Selected extract
^^^^

Posts tagged commercial real estate
Asia Pacific Commercial Real Estate Market Year in Review
Jan 19th
Asia Pacific investment markets have not been immune to the global volatility, most recently with the eurozone debt crisis. In the Asia Pacific region, Hong Kong, Singapore, Japan, and Australia all saw transactions slow in Q3 2011, although China’s volume for both commercial property and land continued to increase, but at a far slower pace.
There have been some major governmental interventions through tighter property regulations over the last 12 months in places like Singapore, Hong Kong and China. These regulations have primarily been directed to control spiraling residential values and reduce speculation. Such policies include restrictions on the number of properties one family can own in one city, larger down payment requirements, higher stamp duty (tax) on the seller if the property is traded within three to five years of acquisition, as well as the introduction of annual property taxes. As a result, there has been some cooling on the transactional volumes of residential properties in all three markets. Anecdotally, there is some evidence of residential prices beginning to drop in China and there have been several cases of early buyers protesting developer price discounts to newer buyers. Hong Kong is beginning to see some softening in residential values, albeit after the last two years of major rises in value, and Singapore has been able to basically hold values to date. None of these government regulations have been directed toward the commercial property sector, which in markets like China, has residential developers moving into commercial development.
Aside from residential and commercial markets, key hotel markets in Asia have seen excellent growth. Best performing markets in Asia, which are projected to achieve double digit growth in RevPAR for 2011, include Singapore, Beijing and Hong Kong with continued but slower growth in 2012.

^^^^

Excerpted data
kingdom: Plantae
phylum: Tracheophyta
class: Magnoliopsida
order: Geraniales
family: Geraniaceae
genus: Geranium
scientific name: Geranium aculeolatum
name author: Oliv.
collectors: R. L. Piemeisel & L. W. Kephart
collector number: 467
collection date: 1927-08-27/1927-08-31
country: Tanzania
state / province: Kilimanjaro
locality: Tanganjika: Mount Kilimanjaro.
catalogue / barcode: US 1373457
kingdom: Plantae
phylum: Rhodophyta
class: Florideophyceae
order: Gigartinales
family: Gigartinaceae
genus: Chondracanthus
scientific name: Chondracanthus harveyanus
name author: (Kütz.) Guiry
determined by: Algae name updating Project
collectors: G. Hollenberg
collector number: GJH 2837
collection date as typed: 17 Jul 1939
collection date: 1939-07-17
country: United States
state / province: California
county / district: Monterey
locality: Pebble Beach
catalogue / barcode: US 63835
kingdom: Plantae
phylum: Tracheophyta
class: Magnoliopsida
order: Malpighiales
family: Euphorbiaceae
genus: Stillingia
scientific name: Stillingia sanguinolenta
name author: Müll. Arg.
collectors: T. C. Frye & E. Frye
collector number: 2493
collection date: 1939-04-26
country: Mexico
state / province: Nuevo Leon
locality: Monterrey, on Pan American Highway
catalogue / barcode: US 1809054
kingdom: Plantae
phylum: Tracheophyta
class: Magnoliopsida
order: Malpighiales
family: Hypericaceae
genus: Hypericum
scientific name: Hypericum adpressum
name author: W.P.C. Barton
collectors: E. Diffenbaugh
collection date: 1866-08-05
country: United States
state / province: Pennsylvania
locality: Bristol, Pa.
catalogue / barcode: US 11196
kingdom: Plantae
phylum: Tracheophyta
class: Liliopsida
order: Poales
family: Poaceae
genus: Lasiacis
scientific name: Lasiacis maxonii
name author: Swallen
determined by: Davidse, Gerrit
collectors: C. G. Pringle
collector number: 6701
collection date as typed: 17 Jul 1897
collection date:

^^^^

What this exercise asks
**A.** Count the lines in the entries above that contain the string "typed", and give only that number.
**B.** Continue the Asia Pacific commercial real estate review from the point where it stops.

Answers provided
**A.** 2

**B.**
Singapore has seen some of the highest levels of supply growth in the region with a lot more in the pipeline. Beijing is forecasted to have the highest level of demand growth in 2011, whereas Hong Kong is expected to finish the year with the highest level of ADR growth. The ability to get debt financing for new hotel construction is becoming more difficult in China.
Office
As the eurozone sovereign debt crisis has evolved, rapid rental rate increases have ceased in Singapore and Hong Kong and are now in a downward mode, with these markets having clearly peaked. Tokyo, Kuala Lumpur, Seoul, Ho Chi Minh City and Taipei are at or approaching the bottom of declining rent phases and will start to see higher rates. Jakarta, Manila, Shanghai and Beijing have already seen healthy rental increases but are forecast to see slower growth in 2012.
Retail
There are early signs of rental growth in Singapore and Hong Kong. Tokyo, Jakarta and Shanghai have reached the bottom and should start to see stronger, rising rents. Manila, Kuala Lumpur and Beijing retail rents have already seen reduced growth in recent quarters, and we expect further slowing.
Industrial
Rental rates in Singapore and Hong Kong appear to have peaked, with a softening of rates forecast for 2012. In contrast, Tokyo industrial rates are close to the bottom with some increases anticipated over the coming quarters. Beijing and Shanghai have achieved some good rental growth and will likely see growth projection scale back in the coming period.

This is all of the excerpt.